When parents in Maryland create an estate plan, they may do so with the expectation that they will divide their estate evenly among their children. However, that may be easier said than done.
For example, what if one child earns a significantly higher income than another child? What if the parents gave one child a loan during their lifetime? In these situations, is a 50/50 split still fair? This is a very difficult question to answer.
Unfortunately, in situations like these, grieving heirs may fight over who is entitled to what after their parents die, even if their parents left a detailed estate plan with regards to their assets and personal property. There are, however, some steps that parents can take when trying to fairly distribute their assets between their children.

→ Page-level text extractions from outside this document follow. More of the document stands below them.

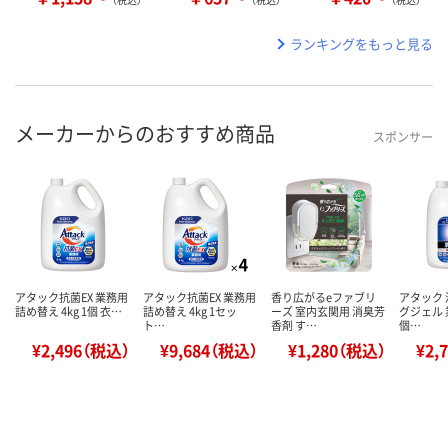
ランキングをもっと見る
メーカーからのおすすめ商品
スポンサー
アタック抗菌EX 業務用
アタック抗菌EX 業務用
香り広がるeファブリ
アタック
詰め替え 4kg 1個 衣…
詰め替え 4kg 1セッ
ーズ 室内玄関用 消臭芳
グジェル 業
ト…
香剤 す…
個…
¥2,496（税込）
¥9,684（税込）
¥1,280（税込）
¥2,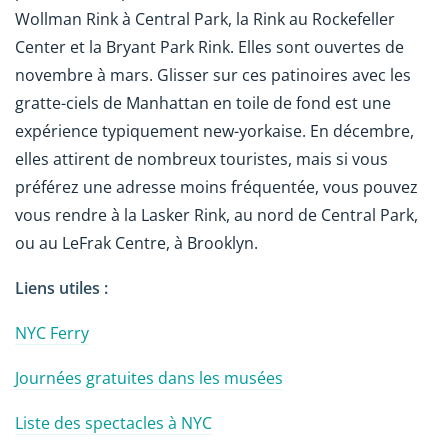
Wollman Rink à Central Park, la Rink au Rockefeller
Center et la Bryant Park Rink. Elles sont ouvertes de
novembre à mars. Glisser sur ces patinoires avec les
gratte-ciels de Manhattan en toile de fond est une
expérience typiquement new-yorkaise. En décembre,
elles attirent de nombreux touristes, mais si vous
préférez une adresse moins fréquentée, vous pouvez
vous rendre à la Lasker Rink, au nord de Central Park,
ou au LeFrak Centre, à Brooklyn.
Liens utiles :
NYC Ferry
Journées gratuites dans les musées
Liste des spectacles à NYC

First of all, it's important to remember that in most families, children expect fair treatment. For the sake of family unity, it is important that all children understand why parents created their estate plan in the way that they did. Moreover, parents should keep the goal of family unity in mind when they create their estate plan.
Parents can create different types of trusts that allow children to have different amounts of control over the distribution of assets. It may also help to designate a neutral trustee, so that the children do not fight over how the trust assets are being handled, thus protecting everyone's interests.
Each family's situation and dynamics are rarely black and white. There are a lot of points to consider when dividing one's estate between one's children. Parents will have to consider whether gifts or loans made during their lifetimes were meant to be part of that child's inheritance and they will have to decide whether it is right to leave one child a bigger inheritance than another. In the end, parents should strive to create an estate plan that is fair or at least as fair as the situation can be.